王仁三郎は機関誌神の国に対してこのような遺言を遺している。
●錦の土産 一、大正日日新聞は如何なる理由出来する共 廃刊すべからず 一、北国夕刊新聞も又同じ 一、神の国は永遠発行すべし 一、天声社は決して担保に入るべからず 一、吾著述は 旧稿新稿を問はず不残出版す可し 一、上野公園氏との提携は飽くまで継続す可し 一、中外日報との関係を益々濃厚なるべく務む可し 大正十三年正月五日 王仁
ここに、はっきりと神の国の記述がある。神の国は永遠に発行すべし、だ。これは王仁三郎の機関誌に対する想いが込められている。それにしても、永遠の二字は重い。それだけ機関誌の重要性を王仁三郎は考慮していたことが分る。思えば機関誌は信徒やそれを読む人々の意識を共有化する媒体だった。この機関誌があるから会の活動や人々の動き、想いが購読している人々に伝わるのであって、それは団結の要を成すものではないだろうか。
だから、王仁三郎は永遠に発行すべしと定義した。
その神の国を運営するというのは、かなりの責任が生じることになる。神の国は雑誌ではないから、内容は愛善が伴ったものでなければならないし、単に会の出来事のみを会員たちに報告をするだけのものなら神の国に存在意義はない。
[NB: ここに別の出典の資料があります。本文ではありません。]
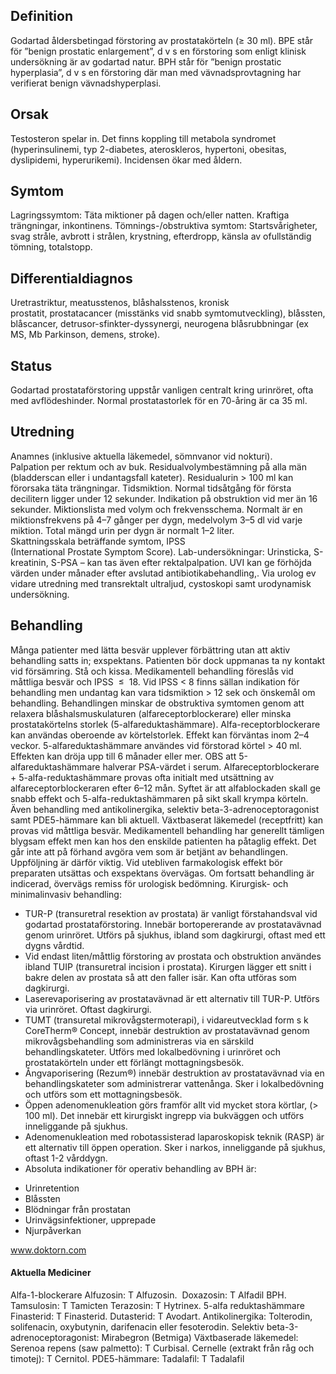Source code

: ## Definition

Godartad åldersbetingad förstoring av prostatakörteln (≥ 30 ml). BPE står för ”benign prostatic enlargement”, d v s en förstoring som enligt klinisk undersökning är av godartad natur. BPH står för ”benign prostatic hyperplasia”, d v s en förstoring där man med vävnadsprovtagning har verifierat benign vävnadshyperplasi.

## Orsak

Testosteron spelar in. Det finns koppling till metabola syndromet (hyperinsulinemi, typ 2-diabetes, ateroskleros, hypertoni, obesitas, dyslipidemi, hyperurikemi). Incidensen ökar med åldern.

## Symtom

Lagringssymtom: Täta miktioner på dagen och/eller natten. Kraftiga trängningar, inkontinens.
Tömnings-/obstruktiva symtom: Startsvårigheter, svag stråle, avbrott i strålen, krystning, efterdropp, känsla av ofullständig tömning, totalstopp.

## Differentialdiagnos

Uretrastriktur, meatusstenos, blåshalsstenos, kronisk prostatit, prostatacancer (misstänks vid snabb symtomutveckling), blåssten, blåscancer, detrusor-sfinkter-dyssynergi, neurogena blåsrubbningar (ex MS, Mb Parkinson, demens, stroke).

## Status

Godartad prostataförstoring uppstår vanligen centralt kring urinröret, ofta med avflödeshinder. Normal prostatastorlek för en 70-åring är ca 35 ml.

## Utredning

Anamnes (inklusive aktuella läkemedel, sömnvanor vid nokturi).
Palpation per rektum och av buk. Residualvolymbestämning på alla män (bladderscan eller i undantagsfall kateter). Residualurin > 100 ml kan förorsaka täta trängningar.
Tidsmiktion. Normal tidsåtgång för första decilitern ligger under 12 sekunder. Indikation på obstruktion vid mer än 16 sekunder.
Miktionslista med volym och frekvensschema. Normalt är en miktionsfrekvens på 4–7 gånger per dygn, medelvolym 3–5 dl vid varje miktion. Total mängd urin per dygn är normalt 1–2 liter.
Skattningsskala beträffande symtom, IPSS (International Prostate Symptom Score).
Lab-undersökningar: Urinsticka, S-kreatinin, S-PSA – kan tas även efter rektalpalpation. UVI kan ge förhöjda värden under månader efter avslutad antibiotikabehandling,.
Via urolog ev vidare utredning med transrektalt ultraljud, cystoskopi samt urodynamisk undersökning.

## Behandling

Många patienter med lätta besvär upplever förbättring utan att aktiv behandling satts in; exspektans. Patienten bör dock uppmanas ta ny kontakt vid försämring. Stå och kissa.
Medikamentell behandling föreslås vid måttliga besvär och IPSS  ≤  18. Vid IPSS < 8 finns sällan indikation för behandling men undantag kan vara tidsmiktion > 12 sek och önskemål om behandling. Behandlingen minskar de obstruktiva symtomen genom att relaxera blåshalsmuskulaturen (alfareceptorblockerare) eller minska prostatakörtelns storlek (5-alfareduktashämmare).
Alfa-receptorblockerare kan användas oberoende av körtelstorlek. Effekt kan förväntas inom 2–4 veckor.
5-alfareduktashämmare användes vid förstorad körtel > 40 ml. Effekten kan dröja upp till 6 månader eller mer. OBS att 5-alfareduktashämmare halverar PSA-värdet i serum.
Alfareceptorblockerare + 5-alfa-reduktashämmare provas ofta initialt med utsättning av alfareceptorblockeraren efter 6–12 mån. Syftet är att alfablockaden skall ge snabb effekt och 5-alfa-reduktashämmaren på sikt skall krympa körteln.
Även behandling med antikolinergika, selektiv beta-3-adrenoceptoragonist samt PDE5-hämmare kan bli aktuell.
Växtbaserat läkemedel (receptfritt) kan provas vid måttliga besvär.
Medikamentell behandling har generellt tämligen blygsam effekt men kan hos den enskilde patienten ha påtaglig effekt. Det går inte att på förhand avgöra vem som är betjänt av behandlingen. Uppföljning är därför viktig. Vid utebliven farmakologisk effekt bör preparaten utsättas och exspektans övervägas. Om fortsatt behandling är indicerad, övervägs remiss för urologisk bedömning.
Kirurgisk- och minimalinvasiv behandling:
* TUR-P (transuretral resektion av prostata) är vanligt förstahandsval vid godartad prostataförstoring. Innebär bortopererande av prostatavävnad genom urinröret. Utförs på sjukhus, ibland som dagkirurgi, oftast med ett dygns vårdtid.
* Vid endast liten/måttlig förstoring av prostata och obstruktion användes ibland TUIP (transuretral incision i prostata). Kirurgen lägger ett snitt i bakre delen av prostata så att den faller isär. Kan ofta utföras som dagkirurgi.
* Laserevaporisering av prostatavävnad är ett alternativ till TUR-P. Utförs via urinröret. Oftast dagkirurgi.
* TUMT (transuretal mikrovågstermoterapi), i vidareutvecklad form s k CoreTherm® Concept, innebär destruktion av prostatavävnad genom mikrovågsbehandling som administreras via en särskild behandlingskateter. Utförs med lokalbedövning i urinröret och prostatakörteln under ett förlängt mottagningsbesök.
* Ångvaporisering (Rezum®) innebär destruktion av prostatavävnad via en behandlingskateter som administrerar vattenånga. Sker i lokalbedövning och utförs som ett mottagningsbesök.
* Öppen adenomenukleation görs framför allt vid mycket stora körtlar, (>  100 ml). Det innebär ett kirurgiskt ingrepp via bukväggen och utförs inneliggande på sjukhus.
* Adenomenukleation med robotassisterad laparoskopisk teknik (RASP) är ett alternativ till öppen operation. Sker i narkos, inneliggande på sjukhus, oftast 1-2 vårddygn.
* Absoluta indikationer för operativ behandling av BPH är:
- Urinretention
- Blåssten
- Blödningar från prostatan
- Urinvägsinfektioner, upprepade
- Njurpåverkan


www.doktorn.com

#### Aktuella Mediciner

Alfa-1-blockerare
Alfuzosin: T Alfuzosin. 
Doxazosin: T Alfadil BPH.
Tamsulosin: T Tamicten
Terazosin: T Hytrinex.
5-alfa reduktashämmare
Finasterid: T Finasterid.
Dutasterid: T Avodart.
Antikolinergika:
Tolterodin, solifenacin, oxybutynin, darifenacin eller fesoterodin.
Selektiv beta-3-adrenoceptoragonist:
Mirabegron (Betmiga)
Växtbaserade läkemedel:
Serenoa repens (saw palmetto): T Curbisal.
Cernelle (extrakt från råg och timotej): T Cernitol.
PDE5-hämmare:
Tadalafil: T Tadalafil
現在、神の国は愛善苑が発行しているが、いつものことだが、イベントにしても、特集にしても、感想文にしても、論文にしてもほとんどなく、内容がペラペラなのは残念な限りだ。ネタ切れなのは分るがひも解いていて寂寥感すら覚える。しかし、そうはいっても、根本的に書き手がいないというのはどうにもならないことだ。
永遠に発行すべしと王仁三郎が語った神の国とは、寂寥感漂う空虚な機関誌のことではない。愛善が伴い、人々の意識を建設的に共有するべく存在する機関誌の存続を指示したのである。
神の国を発行するのは心がけとしてよいとしても、これを継続することがいかに難しいかが、彼ら愛善苑の書き手不足の状況を見て感じることが出来るだろう。